デメリットよりもメリットの方が大きいコントラストAF
コントラストAFは多少のデメリットもありますが、その特徴をしっかり理解して工夫してやればメリットの方が大きいと感じてます。
元々キヤノンの一眼レフを使っていたので、位相差AF特有の前ピン後ピンには悩まされていました。そのことを考えると、ミラーレス一眼のコントラストAFは実に快適です。癖さえ分かればその活かし方も分かりやすいからです。
位相差AFの前ピン後ピンは、1つのAFエリアの中に複数のAFセンサーがある場合それぞれの癖に振り回されます。カメラ側やレンズ側で調整したとしても、調整した時とは違うセンサーが反応すればピントが前後するケースがあるので、癖を掴み切ることは不可能です。とくに背景を大きくボカす時は、この不安定さを実感していました。
しかし、コントラストAFは自分がピントを合わせる位置を工夫すれば位相差AF程の不安定さはありません。この違いが撮影時の不安を解消してくれました。一眼レフの場合はピントがズレてないか?という不安が常にありましたが、E-M1に変えてからその不安が消えたので、快適に撮影できます。

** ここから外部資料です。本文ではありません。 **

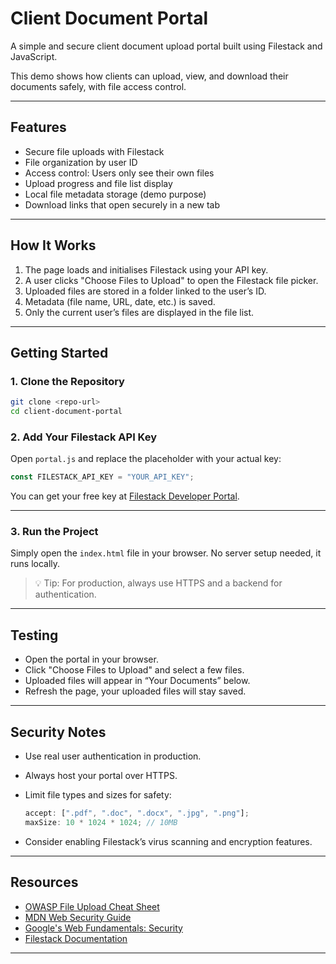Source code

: # Client Document Portal

A simple and secure client document upload portal built using Filestack and JavaScript.

This demo shows how clients can upload, view, and download their documents safely, with file access control.

---

## Features

- Secure file uploads with Filestack
- File organization by user ID
- Access control: Users only see their own files
- Upload progress and file list display
- Local file metadata storage (demo purpose)
- Download links that open securely in a new tab

---

## How It Works

1. The page loads and initialises Filestack using your API key.
2. A user clicks "Choose Files to Upload" to open the Filestack file picker.
3. Uploaded files are stored in a folder linked to the user’s ID.
4. Metadata (file name, URL, date, etc.) is saved.
5. Only the current user’s files are displayed in the file list.

---

## Getting Started

### 1. Clone the Repository

```bash
git clone <repo-url>
cd client-document-portal
```

### 2. Add Your Filestack API Key

Open `portal.js` and replace the placeholder with your actual key:

```js
const FILESTACK_API_KEY = "YOUR_API_KEY";
```

You can get your free key at [Filestack Developer Portal](https://www.filestack.com/).

---

### 3. Run the Project

Simply open the `index.html` file in your browser.
No server setup needed, it runs locally.

> 💡 Tip: For production, always use HTTPS and a backend for authentication.

---

## Testing

- Open the portal in your browser.
- Click "Choose Files to Upload" and select a few files.
- Uploaded files will appear in “Your Documents” below.
- Refresh the page, your uploaded files will stay saved.

---

## Security Notes

- Use real user authentication in production.
- Always host your portal over HTTPS.
- Limit file types and sizes for safety:

  ```js
  accept: [".pdf", ".doc", ".docx", ".jpg", ".png"];
  maxSize: 10 * 1024 * 1024; // 10MB
  ```

- Consider enabling Filestack’s virus scanning and encryption features.

---

## Resources

- [OWASP File Upload Cheat Sheet](https://cheatsheetseries.owasp.org/cheatsheets/File_Upload_Cheat_Sheet.html)
- [MDN Web Security Guide](https://developer.mozilla.org/en-US/docs/Web/Security)
- [Google's Web Fundamentals: Security](https://web.dev/secure/)
- [Filestack Documentation](https://www.filestack.com/docs/)

---
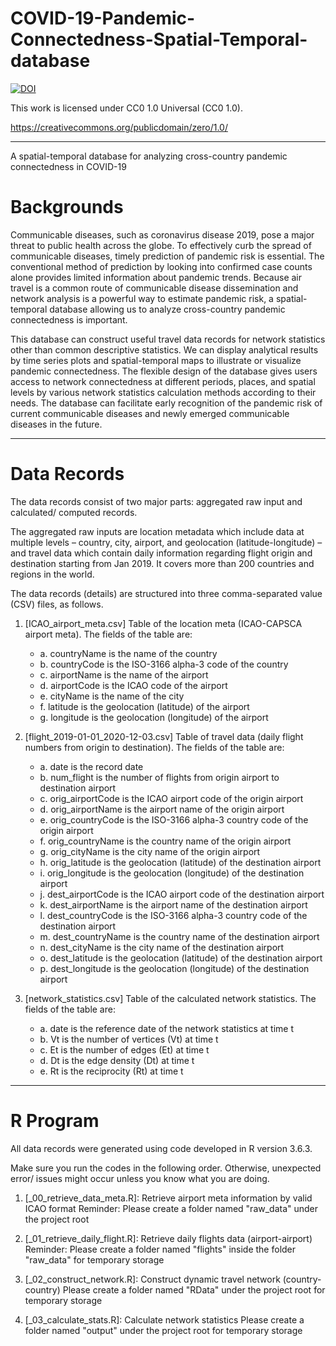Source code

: # COVID-19-Pandemic-Connectedness-Spatial-Temporal-database
[![DOI](https://zenodo.org/badge/325214980.svg)](https://zenodo.org/badge/latestdoi/325214980)

This work is licensed under CC0 1.0 Universal (CC0 1.0).

https://creativecommons.org/publicdomain/zero/1.0/

--------------------------------------------------------------

A spatial-temporal database for analyzing cross-country pandemic connectedness in COVID-19

# Backgrounds

Communicable diseases, such as coronavirus disease 2019, pose a major threat to public health across the globe. To effectively curb the spread of communicable diseases, timely prediction of pandemic risk is essential. The conventional method of prediction by looking into confirmed case counts alone provides limited information about pandemic trends. Because air travel is a common route of communicable disease dissemination and network analysis is a powerful way to estimate pandemic risk, a spatial-temporal database allowing us to analyze cross-country pandemic connectedness is important. 

This database can construct useful travel data records for network statistics other than common descriptive statistics. We can display analytical results by time series plots and spatial-temporal maps to illustrate or visualize pandemic connectedness. The flexible design of the database gives users access to network connectedness at different periods, places, and spatial levels by various network statistics calculation methods according to their needs. The database can facilitate early recognition of the pandemic risk of current communicable diseases and newly emerged communicable diseases in the future.

--------------------------------------------------------------

# Data Records

The data records consist of two major parts: aggregated raw input and calculated/ computed records.

The aggregated raw inputs are location metadata which include data at multiple levels – country, city, airport, and geolocation (latitude-longitude) – and travel data which contain daily information regarding flight origin and destination starting from Jan 2019. It covers more than 200 countries and regions in the world.

The data records (details) are structured into three comma-separated value (CSV) files, as follows.

1. [ICAO_airport_meta.csv] Table of the location meta (ICAO-CAPSCA airport meta). The fields of the table are:
	* a.	countryName is the name of the country
	* b.	countryCode is the ISO-3166 alpha-3 code of the country
	* c.	airportName is the name of the airport
	* d.	airportCode is the ICAO code of the airport
	* e.	cityName is the name of the city
	* f.	latitude is the geolocation (latitude) of the airport
	* g.	longitude is the geolocation (longitude) of the airport

2. [flight_2019-01-01_2020-12-03.csv] Table of travel data (daily flight numbers from origin to destination). The fields of the table are:
	* a.	date is the record date
	* b.	num_flight is the number of flights from origin airport to destination airport
	* c.	orig_airportCode is the ICAO airport code of the origin airport
	* d.	orig_airportName is the airport name of the origin airport
	* e.	orig_countryCode is the ISO-3166 alpha-3 country code of the origin airport
	* f.	orig_countryName is the country name of the origin airport
	* g.	orig_cityName is the city name of the origin airport
	* h.	orig_latitude is the geolocation (latitude) of the destination airport
	* i.	orig_longitude is the geolocation (longitude) of the destination airport
	* j.	dest_airportCode is the ICAO airport code of the destination airport
	* k.	dest_airportName is the airport name of the destination airport
	* l.	dest_countryCode is the ISO-3166 alpha-3 country code of the destination airport
	* m.	dest_countryName is the country name of the destination airport
	* n.	dest_cityName is the city name of the destination airport
	* o.	dest_latitude is the geolocation (latitude) of the destination airport
	* p.	dest_longitude is the geolocation (longitude) of the destination airport

3. [network_statistics.csv] Table of the calculated network statistics. The fields of the table are:
	* a.	date is the reference date of the network statistics at time t
	* b.	Vt is the number of vertices (Vt) at time t
	* c.	Et is the number of edges (Et) at time t
	* d.	Dt is the edge density (Dt) at time t
	* e.	Rt is the reciprocity (Rt) at time t

--------------------------------------------------------------

# R Program

All data records were generated using code developed in R version 3.6.3.

Make sure you run the codes in the following order. Otherwise, unexpected error/ issues might occur unless you know what you are doing.

1. [_00_retrieve_data_meta.R]: Retrieve airport meta information by valid ICAO format
  Reminder: Please create a folder named "raw_data" under the project root

2. [_01_retrieve_daily_flight.R]: Retrieve daily flights data (airport-airport)
  Reminder: Please create a folder named "flights" inside the folder "raw_data" for temporary storage

3. [_02_construct_network.R]: Construct dynamic travel network (country-country)
  Please create a folder named "RData" under the project root for temporary storage
 
4. [_03_calculate_stats.R]: Calculate network statistics 
  Please create a folder named "output" under the project root for temporary storage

ところで、キヤノンの5D Mark4には撮影後にピントを微調整できる機能が追加されるそうです。この機能があれば、位相差AF特有の前ピン後ピンの問題は解消されるかもしれませんね。ただ、E-M1 Mark2もコントラストAFの精度を更に高めてくると思うので、後から調整しないといけない一眼レフか、最初から合う確率が高いミラーレス一眼か。悩ましい選択になるかもしれません。とは言え、小型軽量のメリットがある限り僕はオリンパスをメインで使い続けたいですね。